Le Sénégal est le pays qui a le plus grand nombre de partis politiques au monde : 255 à ce jour. A titre de comparaison, les USA en ont 25, la France 54, le Nigeria 31, la Côte d’Ivoire 130, le Congo 155.
En interne, ces formations politiques fonctionnent à peu près de la même façon : il y a un chef-fondateur inamovible dont la seule volonté compte. Les militants ne cotisent jamais, le chef est le seul bailleur. L’idéologie y est seulement théorique : le Parti socialiste au pouvoir de 1960 à 2000 a bien appliqué les plans ultra libéraux du FMI et la Banque mondiale tandis que le Parti démocratique sénégalais (PDS, 2000-2012) faisait plus que les socialistes en généralisant la bourse universitaire, par exemple. L’Alliance pour la République (APR) qui gouverne depuis 2012 est dirigé par un ancien militant communiste converti au libéralisme du PDS pendant le règne de ce dernier et qui ne parle plus d’idéologie aujourd’hui. Les autres partis qui n’ont jamais exercé la magistrature suprême épousent l’idéologie du pouvoir qu’ils soutiennent pour en tirer des subsides de postes ou de cash.
Les partis politiques sont des associations dont l’objectif ultime est de conquérir et exercer le pouvoir. Certains savent qu’ils ne pourront jamais conquérir le pouvoir et se contentent dès lors de soutenir le parti au pouvoir, quel qu’il soit. Cela est une des facettes de la transhumance politicienne car certains partis politiques ne pourraient jamais supporter les rigueurs de l’opposition en Afrique, le parti ne générant aucune recette propre pour son animation et son affirmation face au pouvoir.

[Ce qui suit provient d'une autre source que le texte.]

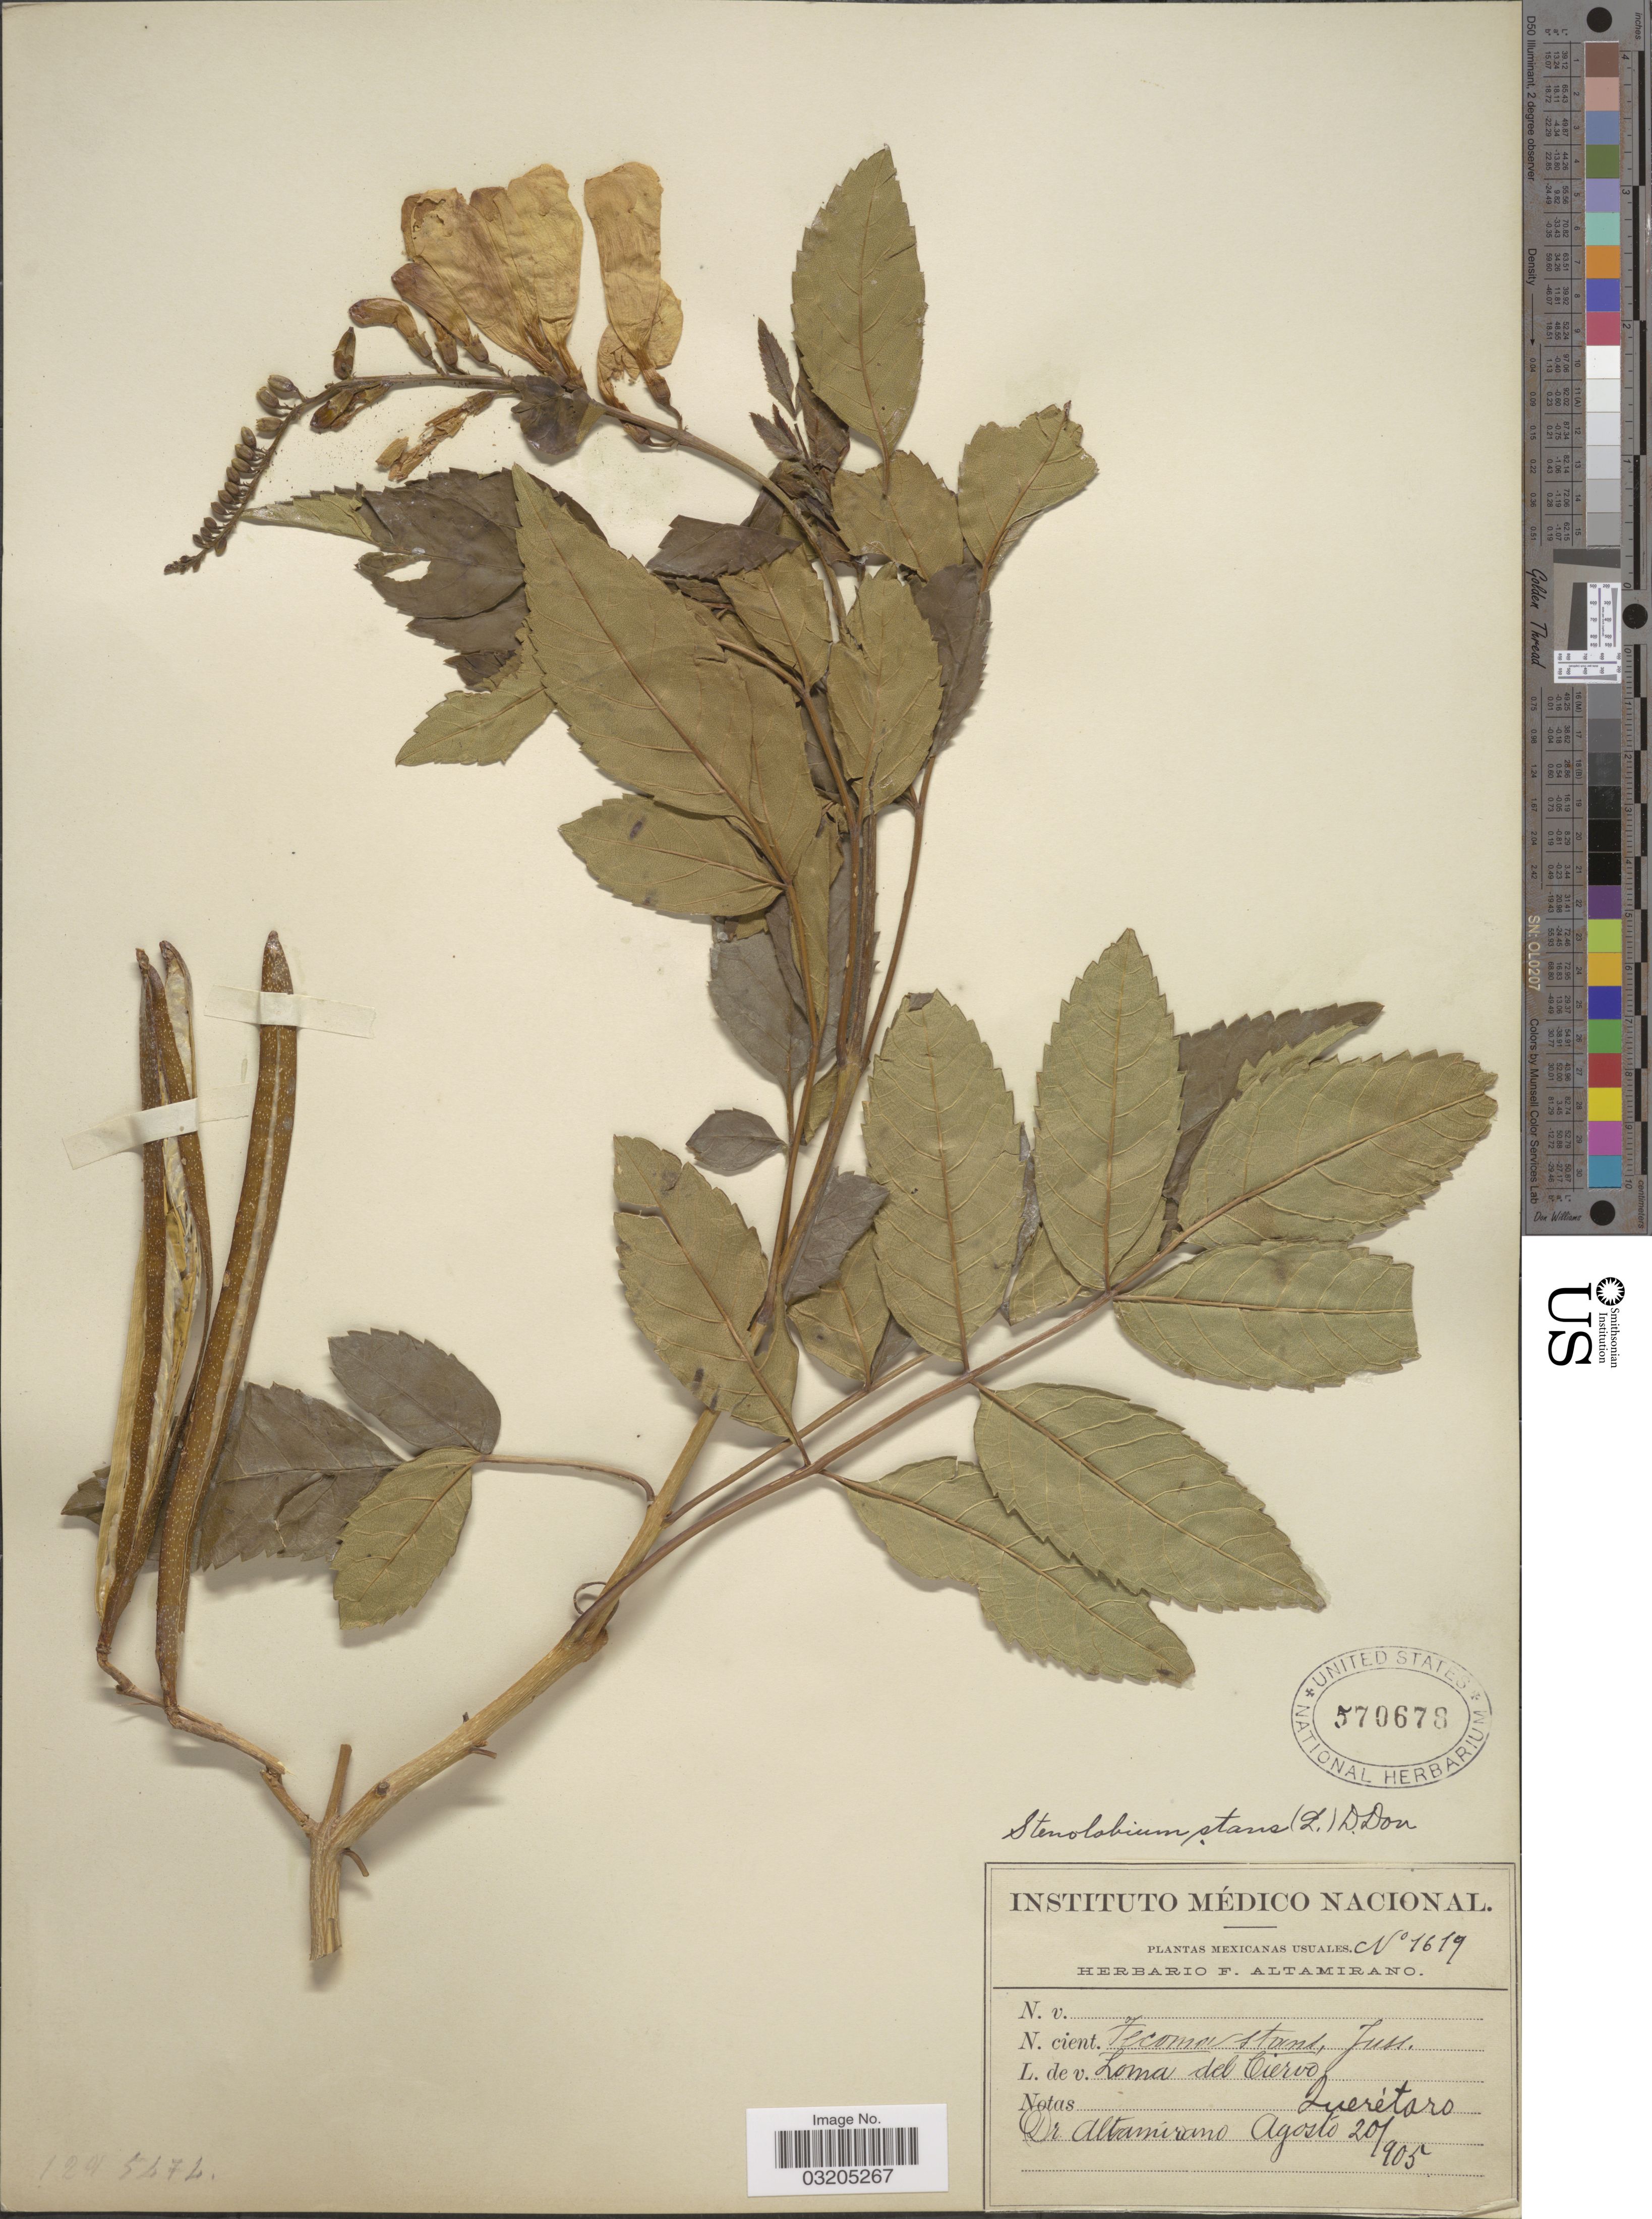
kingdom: Plantae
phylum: Tracheophyta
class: Magnoliopsida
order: Lamiales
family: Bignoniaceae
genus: Tecoma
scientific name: Tecoma stans var. stans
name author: (L.) Juss. ex Kunth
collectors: F. Altamirano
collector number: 1619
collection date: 1905-08-20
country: Mexico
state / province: Querétaro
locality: Loma del Ciervo.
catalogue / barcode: US 570678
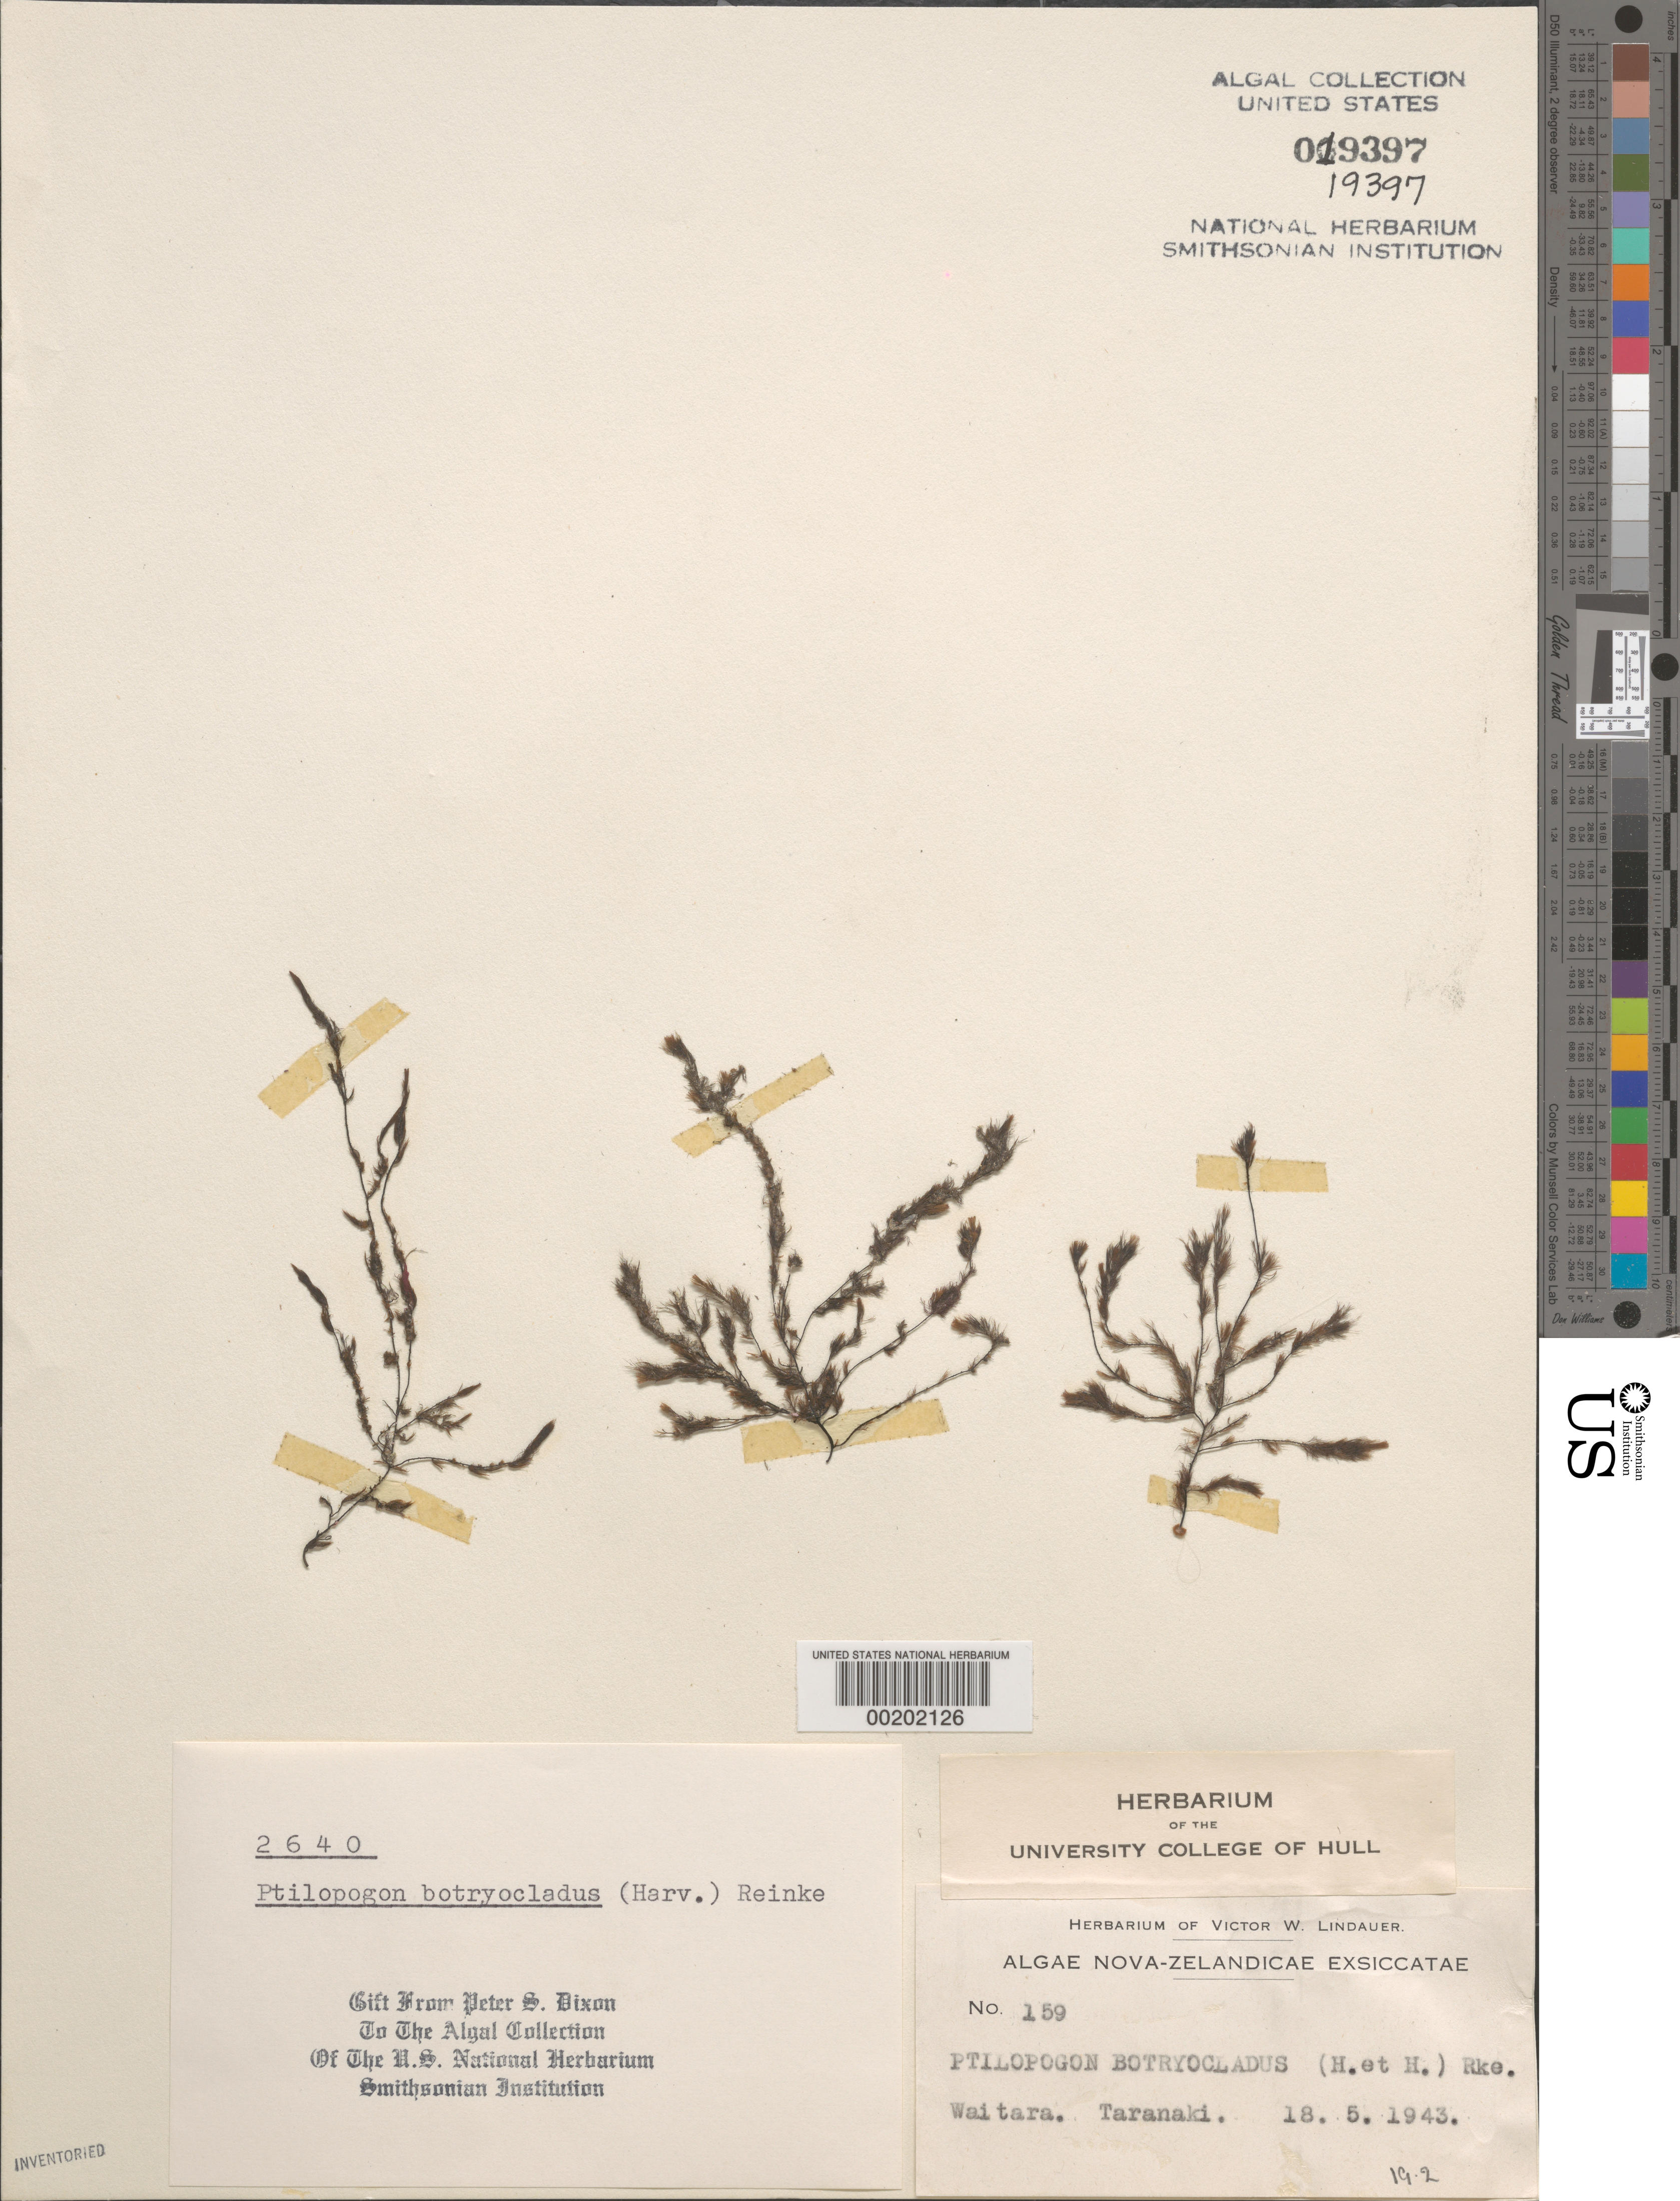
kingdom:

Jouer son rôle de véritable opposant, c’est harceler le pouvoir, mettre à nu ses contradictions et ses insuffisances. On ne peut pas le faire si on n’a pas le courage et les moyens de cette politique.
D’où les partis politiques peuvent-ils tirer leurs moyens d’existence alors que les militants ne cotisent pas et l’Etat ne verse aucune subvention, le Sénégal n’ayant de loi spécifique sur le financement des partis ? Les partis au pouvoir ont les leviers que permettent leur position du moment : caisses noires, militants positionnés comme ministres, directeurs et administrateurs. Les partis dans l’opposition n’ont pas d’autre choix que la cour au parti au pouvoir ou accepter de l’argent de n’importe quelle provenance, y compris de l’étranger, ce qui est banni par la loi qui les fonde, qui sanctionne un tel comportement par la dissolution pure et simple.
L’affaire Lamine Diack peut être vue sous cet angle. Si l’ancien président de l’IAFF a pu allègrement financer tous les partis s’opposant au pouvoir de Wade lors des élections de 2012, c’est parce que les partis de l’opposition ne peuvent se payer le luxe de refuser de l’argent. Problème ici : cet argent vient de Russie et tombe sous le coup de la loi : tous les treize partis qui en ont touché doivent être dissouts (articles 2 à 5 de la loi n° 81-17 du 6 mai 1981modifiée par de la loi n°89-36 du 12 octobre 1989).
Même le parti présidentiel est dans l’illégalité
Autre motif de dissolution de nos partis politiques : la loi leur impose de déposer, au plus tard, « le 31 janvier de chaque année le compte financier de l’exercice écoulé ; ce compte doit faire apparaître que le parti politique ne bénéficie d’autres ressources que celles provenant des cotisations, dons et legs des adhérents et sympathisants nationaux et des bénéfices réalisés à l’occasion de manifestations ». Même l’APR du président de la République ne sacrifie pas à ce rituel. La raison ? « C’est un problème de culture, nous n’avons pas cette culture », avoue l’administrateur du parti présidentiel.
Pourquoi les partis qui ont touché l’argent de Lamine Diack et ceux qui ne présentent jamais leurs comptes financiers ne sont pas dissouts ? C’est sans doute un problème de culture. Le ministre de l’Intérieur qui devrait prononcer la dissolution est lui-même responsable politique à Podor du parti au pouvoir qui fait partie des brebis galeuses à bannir. Seule la Cour suprême pourrait, dès lors, prononcer un jugement de dissolution.
Nous avons une culture de politique politicienne de beaux textes et de belles paroles que nos dirigeants piétinent sans vergogne.
La profusion et la prolifération de partis politiques au Sénégal sont symptomatiques d’une triste réalité : la rationalité, le travail et les vertus sont remplacés par le racolage politicien, les lois qui ne concernent pas les puissants du moment et les beaux textes et belles paroles très éloignés des réalités du 25e pays le plus pauvre au monde mais première puissance politicienne du globe.